Tas se hallaba solo en la cámara que, en principio, debía compartir con Caramon. No era precisamente acogedora: situada debajo de la arena, se parecía más a un calabozo que a una alcoba. Pero Kiiri le explicó que todos los gladiadores se alojaban en estancias como aquélla.

—Están limpias y caldeadas —afirmó—. No son muchos los habitantes de nuestro mundo que pueden decir lo mismo de los reductos donde duermen. Además, si nos rodeáramos de lujos acabaríamos por ablandarnos.

«No es probable que eso suceda», pensó el kender al examinar los desnudos muros de piedra, el suelo cubierto de paja, la mesa provista de una jarra y una jofaina y, por último, los dos pequeños baúles destinados a contener sus pertenencias. Una única ventana, o claraboya, que se abría en el techo y por lo tanto a nivel de la tierra, permitía la entrada de un estrecho haz de luz. Acostado en el duro jergón, Tas contempló el avance de los últimos rayos solares —la cena era temprana en la supuesta escuela— y reflexionó que, aunque podía ir a explorar, no lograría sacar partido de sus actos hasta averiguar qué le habían hecho al guerrero.

La línea que trazaba el sol en el suelo adquirió progresiva longitud al unirse a ella una rendija luminosa, procedente de la puerta. Cuando se abrió la hoja Tas dio un ansioso brinco, mas fue un esclavo desconocido quien se adentró en la estancia. Arrojó un hatillo en un rincón, y desapareció de nuevo sin que entre ambos mediara una palabra. El kender inspeccionó el fardo y le dio un vuelco el corazón, pues constató al instante que eran los enseres de Caramon. Todo cuanto portaba se hallaba en aquel paquete, incluida su ropa, y el hombrecillo se apresuró a estudiarla en busca de manchas de sangre. No descubrió nada de particular, parecía estar en orden.

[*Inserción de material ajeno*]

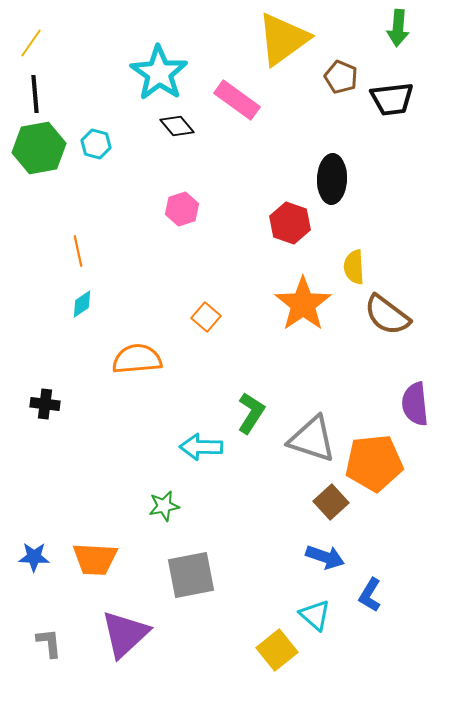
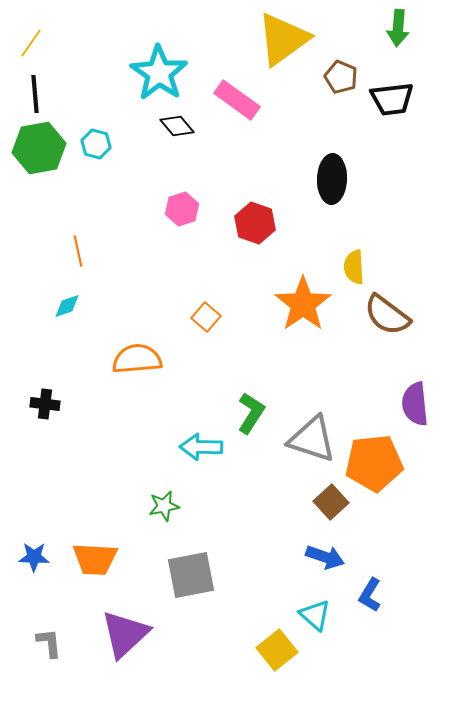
red hexagon: moved 35 px left
cyan diamond: moved 15 px left, 2 px down; rotated 16 degrees clockwise
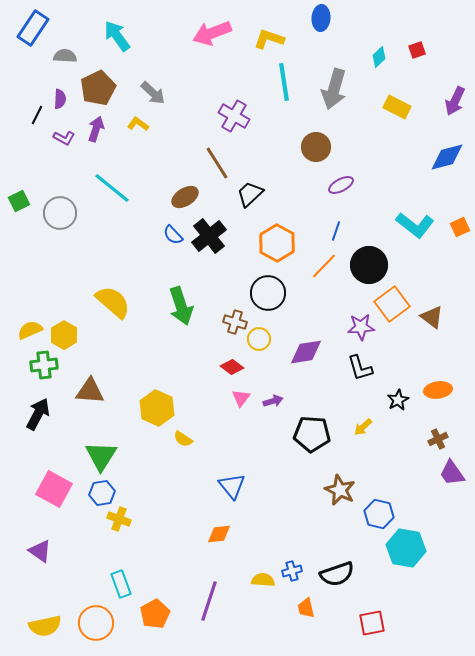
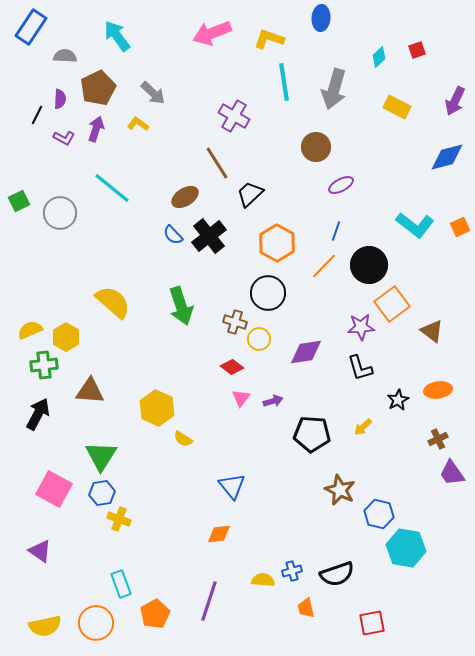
blue rectangle at (33, 28): moved 2 px left, 1 px up
brown triangle at (432, 317): moved 14 px down
yellow hexagon at (64, 335): moved 2 px right, 2 px down
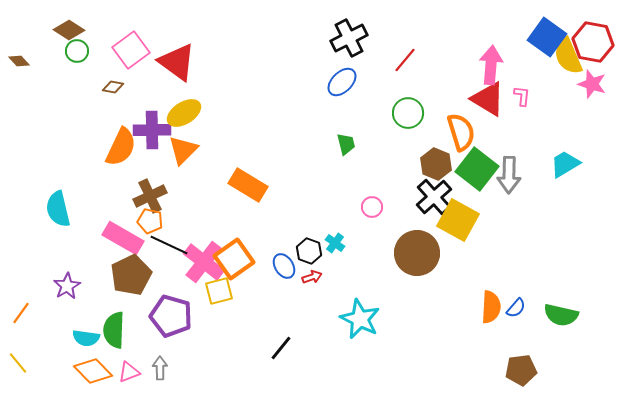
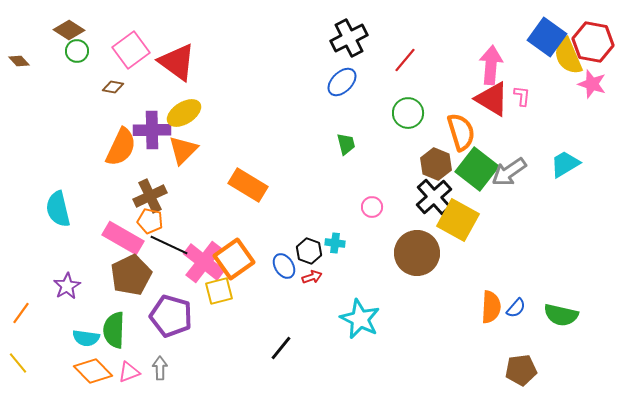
red triangle at (488, 99): moved 4 px right
gray arrow at (509, 175): moved 3 px up; rotated 54 degrees clockwise
cyan cross at (335, 243): rotated 30 degrees counterclockwise
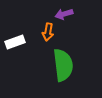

De pronto, palpó un objeto en un bolsillo interior, secreto. Lo extrajo sin dilación, y contuvo el resuello al toparse con el ingenio mágico de Par-Salian. «No entiendo cómo ha pasado desapercibido a los guardianes», se dijo asombrado, al mismo tiempo que admiraba las enjoyadas incrustaciones de su superficie. ¡Claro, fue creado a través de un hechizo! Ahora tenía el aspecto de una fruslería, pero él presenció cómo se transformaba a partir de un cetro y era lógico que, de ser tal la voluntad de su forjador, no se evidenciara ante ojos indiscretos.

Tanteándolo, acariciándolo, contemplando el reflejo del ya tenue sol sobre sus radiantes alhajas, Tasslehoff no pudo reprimir un suspiro. Era éste el tesoro más exquisito, más espléndido que había visto en su vida, anhelaba su posesión. Sin pensarlo dos veces se levantó y fue en pos de sus saquillos, mas una voz interior lo obligó a detenerse.

«Tasslehoff Burrfoot —lo invocó aquella criatura intangible cuyo timbre se asemejaba inquietamente al de Flint—, te estás entrometiendo en un asunto de extrema gravedad. El artilugio del que pretendes apropiarte garantiza el regreso a tu tiempo, y no olvides que fue Par-Salian, el insigne mago, quien se lo entregó a Caramon en el transcurso de una solemne ceremonia. Pertenece a tu amigo, no tienes ningún derecho sobre él».

El kender se estremeció. Nunca antes le había asaltado de este modo la conciencia, o un espíritu, o quienquiera que le hubiese hablado. Miró dubitativo el enigmático objeto e, intuyendo que la súbita revelación provenía de su influjo, deseoso de descartar tan turbadoras cábalas de su mente, corrió hasta el baúl de su compañero y lo encerró en sus sombras. En un alarde de precaución, cerró el cofre herméticamente y guardó la llave en la ropa de Caramon antes de volver a su camastro, sintiendo un hondo pesar.